COMMENTS (11 to date)
shecky writes:

Gloomy Arnold is speaking again. And given to fits of drama, to boot. The only force standing in the way is the Tea Party? You so funny!

SydB writes:

Ohhhh noooozzzz!!!!! I finds out government funds electric car efforts.

Interesting tidbit: I think Ayn Rand predicted it said funding in that ginormous Atlas speech (it's encoded, just play the speech backwards, you'll hear the funding prediction--even with dollar amounts adjust for inflation).

Thank goodness the tea party folks will stop that.

And I wish oh wish the tea party people would have stopped the funding of BBN, UCLA, and the likes when the government gave them our hard earned tax dollars to build the arpanet.

Oh wait, but then Mr Kling couldn't have started his internet company. And the Tea Party couldn't organize on it.

This is so complicated.

Cliff Styles writes:

Rand's point that you allude to is that initiated coercion eats the soul of both perpetrator and victim. I don't see much talk about the consumed soul in economic theory. The moral point of freedom is that an individual is free to make his or her own moral identity without interference.

I like the fact that you appreciate the dual market that is always at work: the market for the good or service, and the market for all the coercive rules that influence outcomes in that market. Most of the bargains in that latter market are Faustian, for both the buyers and sellers.

Stan writes:

So Caplan, Iglesias, and DeLong are wrong. Heh.

The Tea Party although great obstructionists, do not inspire confidence. Sounds like a real American political party.

I am a member though, if one can be.

Boonton writes:

Your ignorance of US history is only matched by your ignorance of what the USSR was if you think 'unfunded entitlements' or bank bailouts are even on the same scale as the Soviet Union.

Michael writes:

Re: 'The only thing standing in the way are Tea Party Activists.'

I just listened to an interview on the radio program On Point with Tea Party activists, who, among many other such claims, expressed belief in the following:

1) The decline in real wages for the American middle class can be laid squarely at the feet of wealth transfers from said middle class to third world nations.

2) Obama is a Red Communist who, but for the ever present vigilance of conservatives, would turn us into c. 1960's era Red China.

3) a. The health care bill is just like National Socialism, and therefore, all Jews should be very afraid.

Let me my own hyperbole: isn't this is a bit like saying that the only thing standing in the way of tyrannical Czarism are the Bolsheviks?

And anyway, you can't possibly believe your own point about moral rot: try to come up with some model of 'moral rot' based on the Soviet system and apply it to regimes across history--I'm sure you'll find it doesn't do very well.

Boonton writes:

Speaking of which, if Kling thinks 'moral rot' caused Russia to change the policies he hates then wouldn't increased 'moral rot' in the US have the same effect?

guthrie writes:

Yikes! The claws have come out! You hit a nerve, Arnold!

Komori writes:

"isn't this is a bit like saying that the only thing standing in the way of tyrannical Czarism are the Bolsheviks? "

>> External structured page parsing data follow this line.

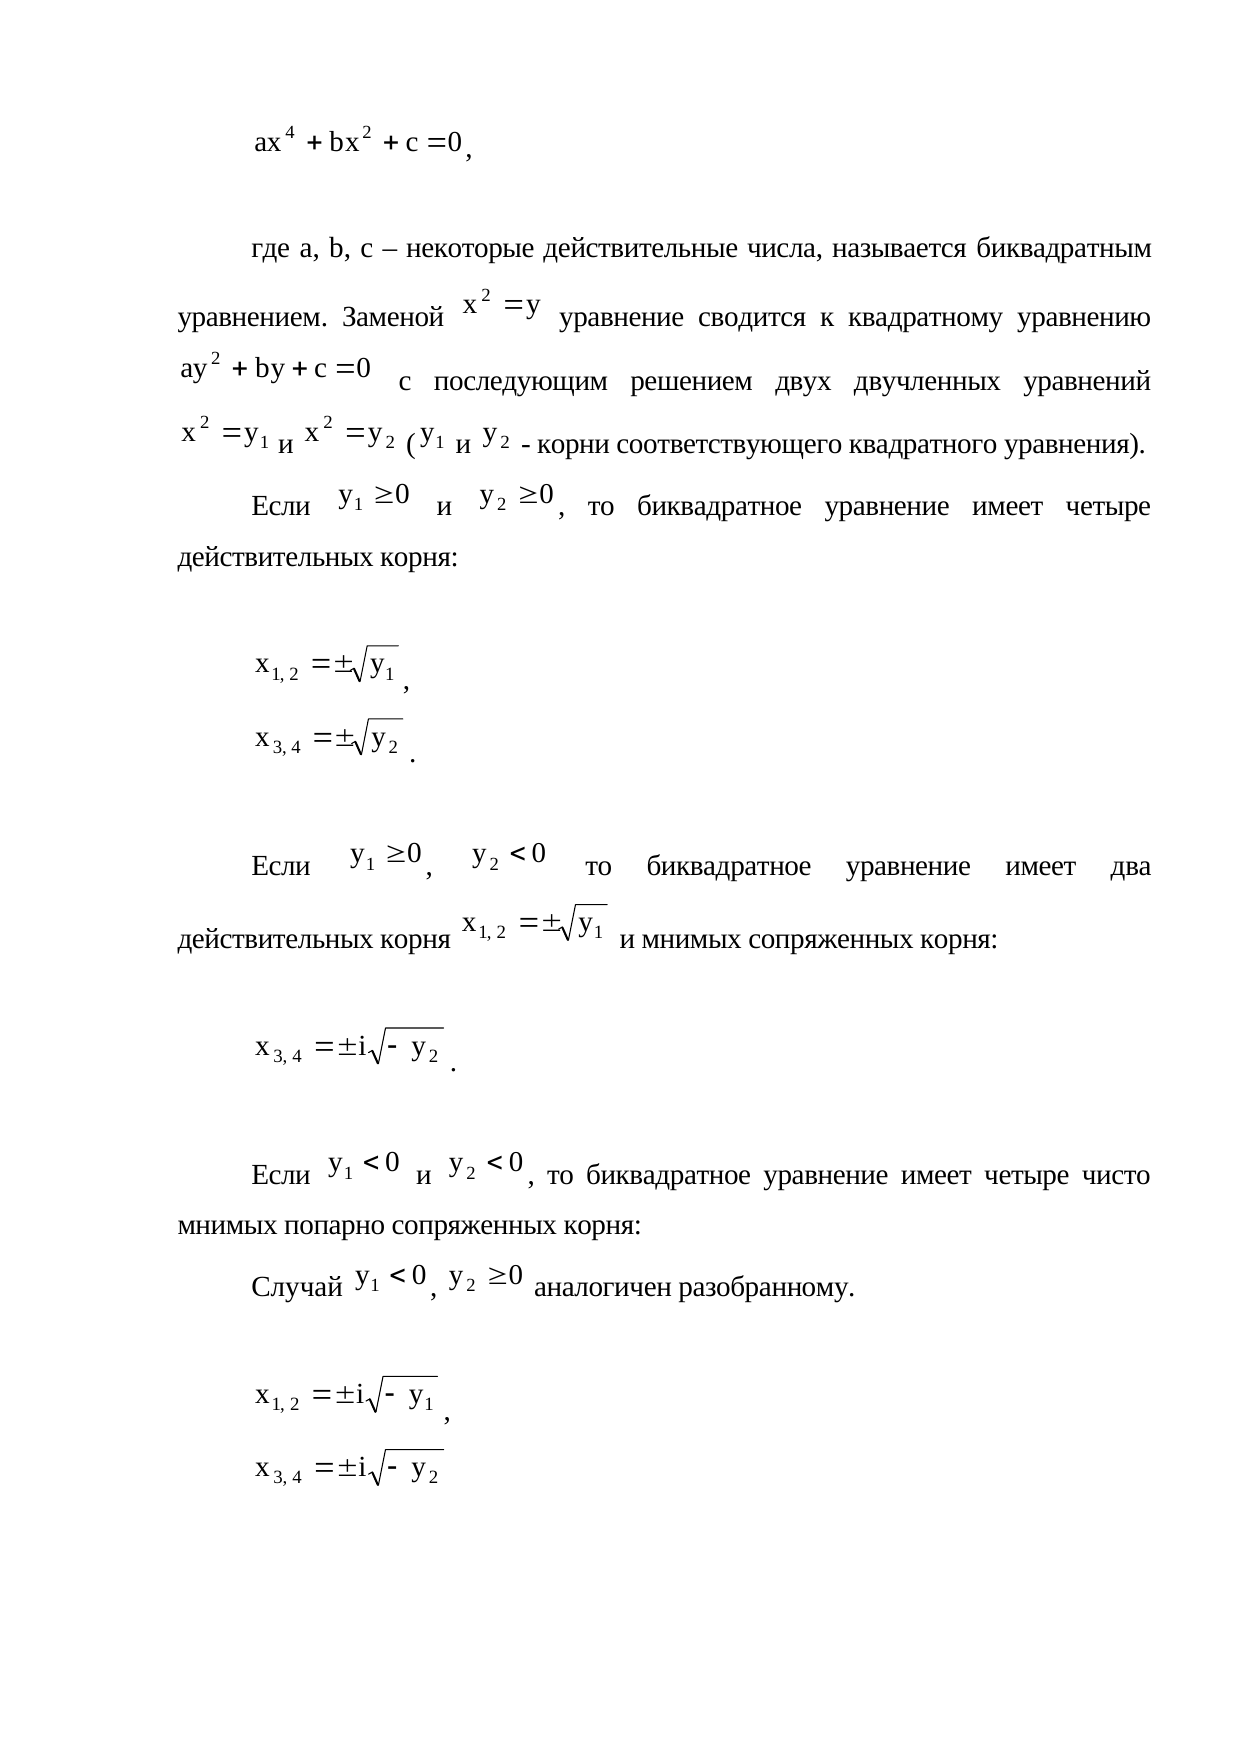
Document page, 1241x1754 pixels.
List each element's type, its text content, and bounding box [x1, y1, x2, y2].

text где a, b, c – некоторые действительные числа, называется биквадратным уравнением. Заменой уравнение сводится к квадратному уравнению с последующим решением двух двучленных уравнений и ( и - корни соответствующего квадратного уравнения). [177, 231, 1152, 460]
text , [177, 639, 1152, 696]
text . [177, 713, 1152, 769]
text Случай , аналогичен разобранному. [177, 1258, 1152, 1303]
text , [177, 118, 1152, 163]
text Если , то биквадратное уравнение имеет два действительных корня и мнимых сопряженных корня: [177, 836, 1152, 954]
text Если и , то биквадратное уравнение имеет четыре действительных корня: [177, 477, 1152, 572]
text , [177, 1370, 1152, 1426]
text . [177, 1022, 1152, 1078]
text Если и , то биквадратное уравнение имеет четыре чисто мнимых попарно сопряженных корня: [177, 1145, 1152, 1241]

I think this was kind of his point. This post is not optimistic about the future, after all. We're getting stuck with the choice between worse and worst.

Or to put it another way, how many positive influences can you name in US politics? Fiscal responsibility is pretty close to nill, cronyism is huge on both (all) sides, political lies are not only expected but accepted and rewarded. Seems like the best we can expect is the Tea Party to obstruct things and cause gridlock so things can't get worse any faster than they already are.

Bo Zimmerman writes:

Moral Rot? Do people (including 'crats) no longer respond to structural incentives? Do they act strictly according to the degree to which they have "Moral Fiber"?

We should find an economist to respond to Dr. Kling.

George X writes:

Calm down, Boonton. Nowhere does Arnold say we have rot at the "same scale" as the end-game USSR.

And calm down, everyone talking about the Tea Partiers. As Komori pointed out, Arnold's not pleased that they're the "only force standing in the way"; his dislike of them is well-documented.

Good comment threads are all about reading comprehension.

My take on the original post is that (a) "moral rot" is badly defined: does it mean deviation from Communist ideals? or from human rights? or from common and traditional moral principles? (b) 40% of the economy going to the military seems like a pretty good way to wreck an economy even without any moral rot of any kind. At a certain point, growth will cease, and then it's just a matter of time before the West can easily crush the Red Army militarily.

Stepping back, I understand Arnold's pessimism on a gut level, but I also think it's impossible to predict the mid-future state of the country. So the reasonable response would be to be neither pessimistic nor optimistic, but agnostic. (OK, sustained 3% GDP growth sometimes pushes me over into optimism, but we can always find a way to screw that up via our political system.)